== Passage provided ==

THEA GAVIN (P '05) had her review of Don Thompson's poetry book Everything Barren Will Be Blessed (Pinyon Publishing) published on Ruminate's web site in April. She was accepted for a June writing residency at Dorland Mountain Arts Colony in Temecula, California, where she planned to work on final revisions to her middle-grade novel, Louie's Treasure. Her wildflower poem "My Southern California Neighbors" appears as a preface to the Laguna Wilderness Press field guide Wildflowers of Orange County and the Santa Ana Mountains by Robert Allen and Fred Roberts. Two poems "Elderberry Caution" and "Elderberry Along the Trail" appeared in the May/June newsletter of the California Native Plant Society, Orange County chapter.
KAREN GEORGE'S (F '09) poem "Cloverleaves" appeared in the Spring issue of Kudzu, and her poem "Ouroboros" will be published in the next issue of Wind Magazine. Her poem "Calving at Alaska's Glacier Bay" and an essay on what drew her to poetry was published in the anthology Follow the Thread, published in conjunction with the Hocking Hills Power of Poetry Festival. She was selected for a Kentucky Foundation for Women writer's residency at Hopscotch House in Louisville.
JACKIE GORMAN (F '10) has a short story in the Spring Issue of The Journal Magazine (http://thejournalmag.org/archives/tag/37-2-spring-2013). This is the first story of her collection, which won the 2012 Flannery O'Connor award and will be published by University of Georgia Press in September.
BRIAN HAMPTON (PW '06) will be producing his third annual new play festival, The Puzzle, this June in NYC. Among nine other new plays and musicals, his one-act play "Gossip" will have its New York premiere in the festival. Also, Brian's full-length play "The Jungle Fun Room" (which was his primary focus at Spalding) will be published this year with Original Works Publishing.
COLLEEN S. HARRIS (P '09) has married and is now Colleen S. Harris-Keith. Most recently, she co-authored a book chapter, "Leveraging Learning Theory and Learning Management Systems in Higher Education: The Critical Role of Instructor Facilitation" in Learning Management Systems and Instructional Design: Best Practices in Online Education, published by IGI Global. She also presented two papers at the Fifth Annual Qualitative and Quantitative Methods in Libraries conference in Rome the first week of June, titled "The Relationship Between Career Trajectory and Perceptions of Skill Development Relevant to the Academic Library Directorship" and "Designing an Exploratory Mixed-Methods Study: Challenges and Opportunities for LIS Researchers."
DAVE HARRITY (P '07) recently accepted an assistant professor of English position at Campbellsville University. To help promote his latest book Making Manifest: On Faith, Creativity, and The Kingdom at Hand, he has been conducting workshops across the country, most recently in New Mexico, Pennsylvania, Texas, and California. He also read with other Spalding alums at the Celebration of Recently Published Books-a lovely event in which he was honored to be included. He continues refining and developing his spiritual formation organization ANTLER (http://www.thisisantler.com).
PATTY HOUSTON'S (F '08) short story "Q-Tip Heads" is forthcoming in the Fall 2013 issue of the Greensboro Review.

===

Parts of the exercise -
**1)** List the states the alumni news names as places where Dave Harrity has most recently conducted workshops.
**2)** Copy the alumni news word for word, starting at "KAREN GEORGE'S (F" and going up to and including "House in Louisville.".

== Dataset extract ==

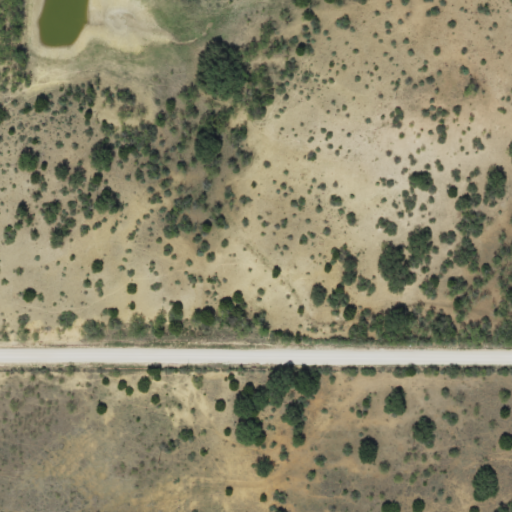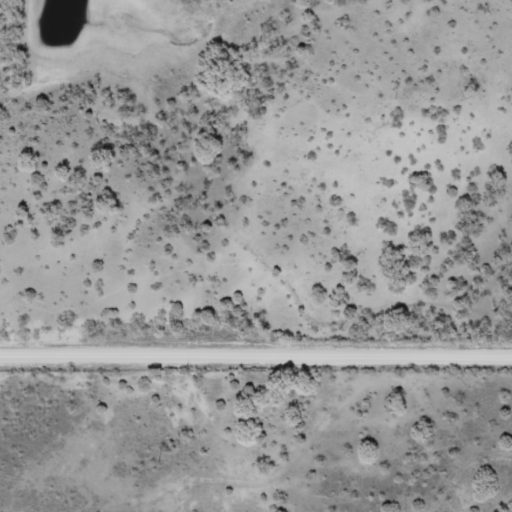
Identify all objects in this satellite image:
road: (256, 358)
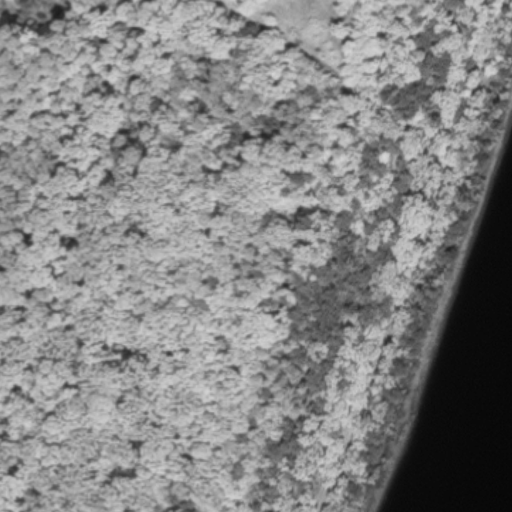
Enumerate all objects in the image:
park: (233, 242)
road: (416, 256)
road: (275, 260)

===
== Dataset extract ==

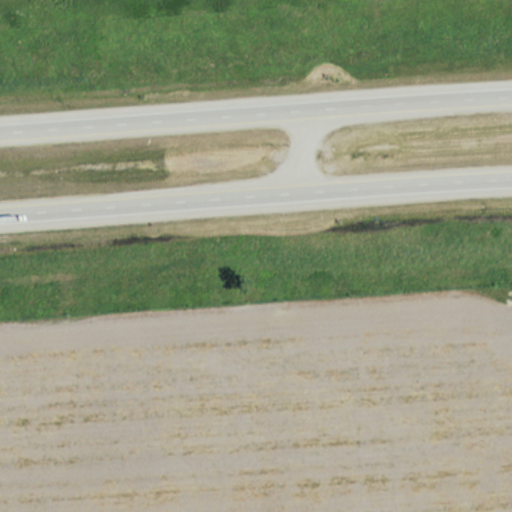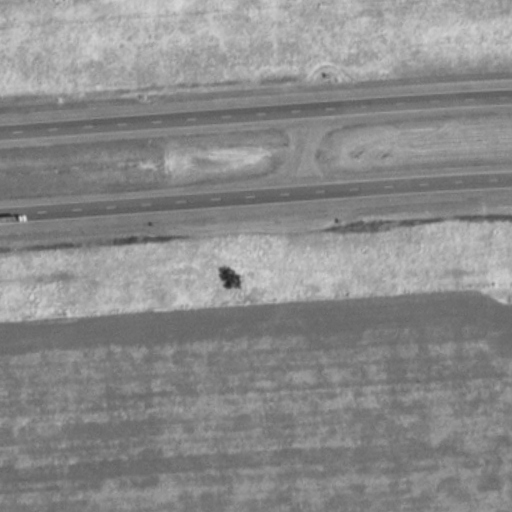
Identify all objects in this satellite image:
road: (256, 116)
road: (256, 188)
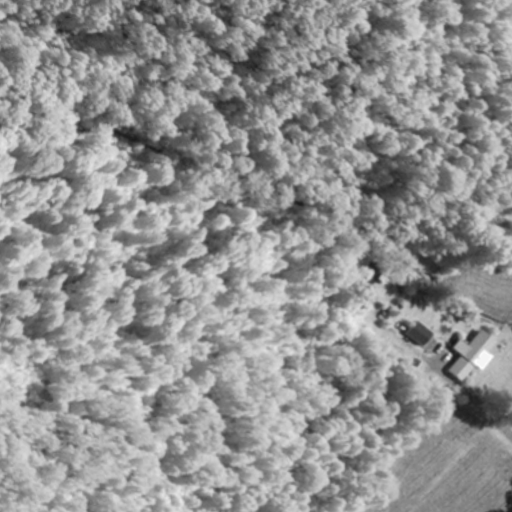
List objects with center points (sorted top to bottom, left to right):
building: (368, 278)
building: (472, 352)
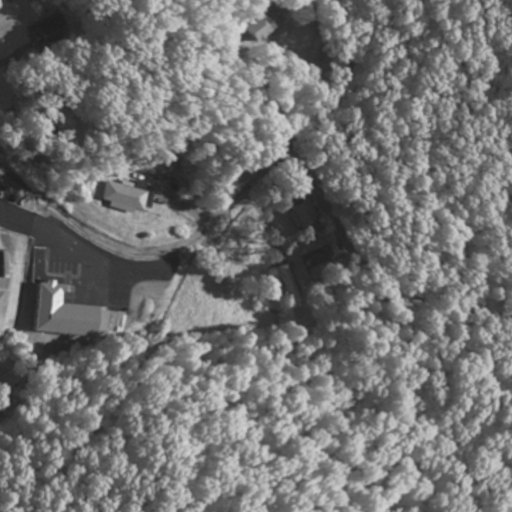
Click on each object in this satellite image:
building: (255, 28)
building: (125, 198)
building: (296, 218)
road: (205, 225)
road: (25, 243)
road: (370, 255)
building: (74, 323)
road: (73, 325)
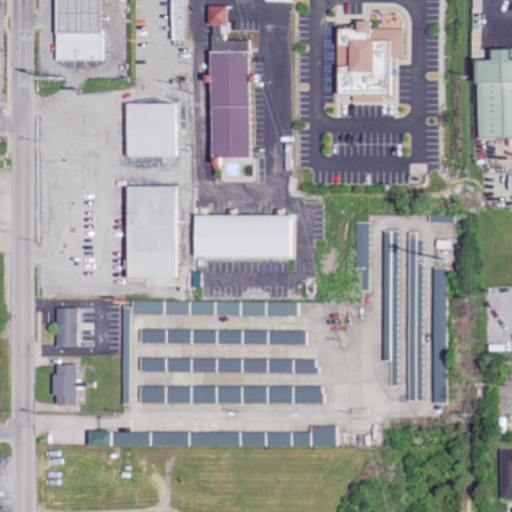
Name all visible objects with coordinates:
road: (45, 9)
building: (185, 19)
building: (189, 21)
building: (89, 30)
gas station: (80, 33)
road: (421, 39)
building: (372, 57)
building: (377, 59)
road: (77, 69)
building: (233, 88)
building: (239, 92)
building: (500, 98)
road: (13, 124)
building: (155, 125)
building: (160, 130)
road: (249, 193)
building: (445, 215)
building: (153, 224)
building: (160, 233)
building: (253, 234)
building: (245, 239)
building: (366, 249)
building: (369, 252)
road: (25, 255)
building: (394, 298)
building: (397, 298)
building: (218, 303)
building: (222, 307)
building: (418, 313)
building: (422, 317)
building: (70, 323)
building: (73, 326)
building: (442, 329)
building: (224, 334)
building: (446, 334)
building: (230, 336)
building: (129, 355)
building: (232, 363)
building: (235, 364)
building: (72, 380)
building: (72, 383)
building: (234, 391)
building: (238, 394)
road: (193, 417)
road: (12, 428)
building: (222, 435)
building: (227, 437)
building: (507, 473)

===

Final results -
**1)** New Mexico, Pennsylvania, Texas, California

**2)**
KAREN GEORGE'S (F '09) poem "Cloverleaves" appeared in the Spring issue of Kudzu, and her poem "Ouroboros" will be published in the next issue of Wind Magazine. Her poem "Calving at Alaska's Glacier Bay" and an essay on what drew her to poetry was published in the anthology Follow the Thread, published in conjunction with the Hocking Hills Power of Poetry Festival. She was selected for a Kentucky Foundation for Women writer's residency at Hopscotch House in Louisville.